START Data

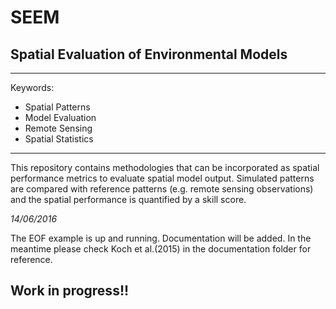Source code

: # SEEM
## Spatial Evaluation of Environmental Models
***
Keywords: 
- Spatial Patterns
- Model Evaluation
- Remote Sensing
- Spatial Statistics

***
This repository contains methodologies that can be incorporated as spatial performance metrics to evaluate spatial model output. Simulated patterns are compared with reference patterns (e.g. remote sensing observations) and the spatial performance is quantified by a skill score.

*14/06/2016*

The EOF example is up and running. Documentation will be added. In the meantime please check Koch et al.(2015) in the documentation folder 
for reference.  

## Work in progress!!
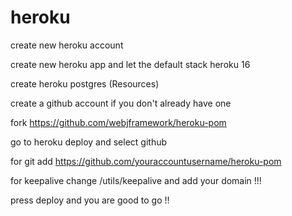 # heroku

create new heroku account

create new heroku app  and let the default stack heroku 16

create heroku postgres (Resources)

create a github account if you don't already have one 

fork https://github.com/webjframework/heroku-pom

go to heroku deploy and select github

for git add https://github.com/youraccountusername/heroku-pom

for keepalive change /utils/keepalive and add your domain !!!

press deploy and you are good to go !!












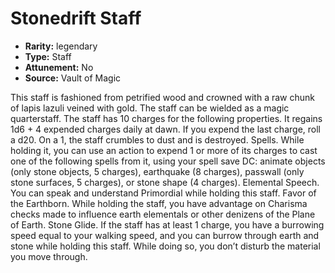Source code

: 
# Stonedrift Staff

* **Rarity:** legendary
* **Type:** Staff
* **Attunement:** No
* **Source:** Vault of Magic


This staff is fashioned from petrified wood and crowned with a raw chunk of lapis lazuli veined with gold. The staff can be wielded as a magic quarterstaff. The staff has 10 charges for the following properties. It regains 1d6 + 4 expended charges daily at dawn. If you expend the last charge, roll a d20. On a 1, the staff crumbles to dust and is destroyed. Spells. While holding it, you can use an action to expend 1 or more of its charges to cast one of the following spells from it, using your spell save DC: animate objects (only stone objects, 5 charges), earthquake (8 charges), passwall (only stone surfaces, 5 charges), or stone shape (4 charges). Elemental Speech. You can speak and understand Primordial while holding this staff. Favor of the Earthborn. While holding the staff, you have advantage on Charisma checks made to influence earth elementals or other denizens of the Plane of Earth. Stone Glide. If the staff has at least 1 charge, you have a burrowing speed equal to your walking speed, and you can burrow through earth and stone while holding this staff. While doing so, you don’t disturb the material you move through.
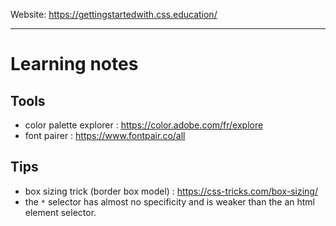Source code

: Website: https://gettingstartedwith.css.education/

--- 

# Learning notes 

## Tools
- color palette explorer : https://color.adobe.com/fr/explore
- font pairer : https://www.fontpair.co/all

## Tips
- box sizing trick (border box model) : https://css-tricks.com/box-sizing/
- the `*` selector has almost no specificity and is weaker than the an html element selector.
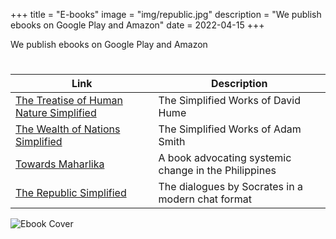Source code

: +++
title = "E-books"
image = "img/republic.jpg"
description = "We publish ebooks on Google Play and Amazon"
date = 2022-04-15
+++

We publish ebooks on Google Play and Amazon
#

Link | Description 
--- | ---
[The Treatise of Human Nature Simplified](https://play.google.com/store/books/details/Juan_Dalisay_Jr_The_Simple_Treatise_of_Human_Natur?id=iF_XDwAAQBAJ) &nbsp; &nbsp; &nbsp; | The Simplified Works of David Hume 
[The Wealth of Nations Simplified](https://play.google.com/store/books/details/Juan_Dalisay_Jr_The_Simple_Wealth_of_Nations_by_Ad?id=BjnPDwAAQBAJ) &nbsp; &nbsp; &nbsp; | The Simplified Works of Adam Smith
[Towards Maharlika](https://play.google.com/store/books/details/Juan_Dalisay_Jr_Towards_Maharlika?id=T-H4DwAAQBAJ) &nbsp; &nbsp; &nbsp; | A book advocating  systemic change in the Philippines
[The Republic Simplified](https://play.google.com/store/books/details/Juan_Dalisay_Jr_The_Simple_Republic_by_Plato?id=WlkBEAAAQBAJ) &nbsp; &nbsp; &nbsp; | The dialogues by Socrates in a modern chat format

![Ebook Cover](/img/republic.jpg)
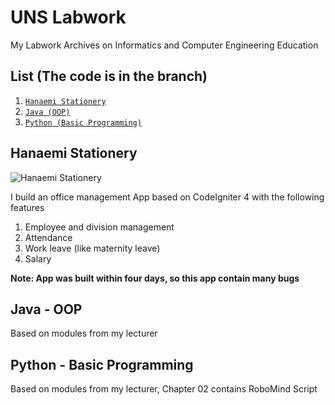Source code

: # UNS Labwork
My Labwork Archives on Informatics and Computer Engineering Education

## List (The code is in the branch)
1. [`Hanaemi Stationery`](https://github.com/icaksh/uns-labwork/tree/ci4-hanaemi)
2. [`Java (OOP)`](https://github.com/icaksh/uns-labwork/tree/java)
3. [`Python (Basic Programming)`](https://github.com/icaksh/uns-labwork/tree/java)

## Hanaemi Stationery
![Hanaemi Stationery](https://user-images.githubusercontent.com/19889081/191902759-578ee0f5-87a3-4a1e-b641-b1c432f8065f.png)

I build an office management App based on CodeIgniter 4 with the following features
1. Employee and division management
2. Attendance
3. Work leave (like maternity leave)
4. Salary

**Note: App was built within four days, so this app contain many bugs**

## Java - OOP
Based on modules from my lecturer

## Python - Basic Programming
Based on modules from my lecturer, Chapter 02 contains RoboMind Script
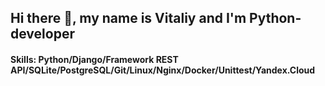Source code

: ## Hi there 👋, my name is Vitaliy and I'm Python-developer

#### Skills: Python/Django/Framework REST API/SQLite/PostgreSQL/Git/Linux/Nginx/Docker/Unittest/Yandex.Cloud
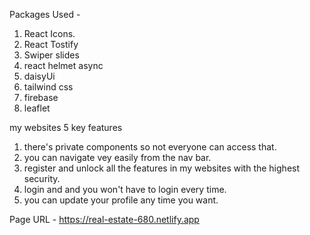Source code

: Packages Used -

1. React Icons.
2. React Tostify
3. Swiper slides
4. react helmet async
5. daisyUi
6. tailwind css
7. firebase
8. leaflet

my websites 5 key features

1. there's private components so not everyone can access that.
2. you can navigate vey easily from the nav bar.
3. register and unlock all the features in my websites with the highest security.
4. login and and you won't have to login every time.
5. you can update your profile any time you want.


Page URL - https://real-estate-680.netlify.app
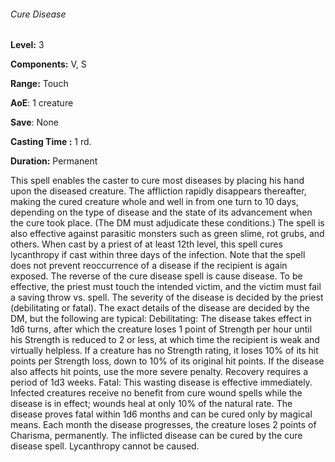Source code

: ###### Cure Disease

**Level:** 3

**Components:** V, S

**Range:** Touch

**AoE**: 1 creature

**Save**: None

**Casting Time :** 1 rd.

**Duration:** Permanent

This spell enables the caster to cure most diseases by placing his hand upon the diseased creature. The affliction rapidly disappears thereafter, making the cured creature whole and well in from one turn to 10 days, depending on the type of disease and the state of its advancement when the cure took place. (The DM must adjudicate these conditions.) The spell is also effective against parasitic monsters such as green slime, rot grubs, and others. When cast by a priest of at least 12th level, this spell cures lycanthropy if cast within three days of the infection. Note that the spell does not prevent reoccurrence of a disease if the recipient is again exposed. The reverse of the cure disease spell is cause disease. To be effective, the priest must touch the intended victim, and the victim must fail a saving throw vs. spell. The severity of the disease is decided by the priest (debilitating or fatal). The exact details of the disease are decided by the DM, but the following are typical: Debilitating: The disease takes effect in 1d6 turns, after which the creature loses 1 point of Strength per hour until his Strength is reduced to 2 or less, at which time the recipient is weak and virtually helpless. If a creature has no Strength rating, it loses 10% of its hit points per Strength loss, down to 10% of its original hit points. If the disease also affects hit points, use the more severe penalty. Recovery requires a period of 1d3 weeks. Fatal: This wasting disease is effective immediately. Infected creatures receive no benefit from cure wound spells while the disease is in effect; wounds heal at only 10% of the natural rate. The disease proves fatal within 1d6 months and can be cured only by magical means. Each month the disease progresses, the creature loses 2 points of Charisma, permanently. The inflicted disease can be cured by the cure disease spell. Lycanthropy cannot be caused.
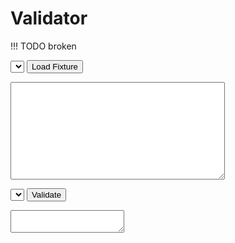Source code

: # Validator

!!! TODO
    broken

<select id="fixture"></select>
<button id="load-fixture" onclick="loadFixture()">Load Fixture</button>

<textarea id="input" rows="10" cols="40" class="codemirror"></textarea>

<select id="type"></select>
<button id="validate" onclick="validate()">Validate</button>

<textarea class="codemirror" readonly id="result"></textarea>


<script src="../../assets/js/validator.js"></script>
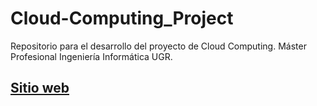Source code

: # Cloud-Computing_Project

Repositorio para el desarrollo del proyecto de Cloud Computing. 
Máster Profesional Ingeniería Informática UGR.

## [Sitio web](https://ramongago.github.io/Cloud-Computing_Project/)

END Data

Set down again, word for word, the stretch of records from the line with "# Learning notes" to the line with "- box sizing", both of those lines included.

• **Exercise answer**:
# Learning notes 

## Tools
- color palette explorer : https://color.adobe.com/fr/explore
- font pairer : https://www.fontpair.co/all

## Tips
- box sizing trick (border box model) : https://css-tricks.com/box-sizing/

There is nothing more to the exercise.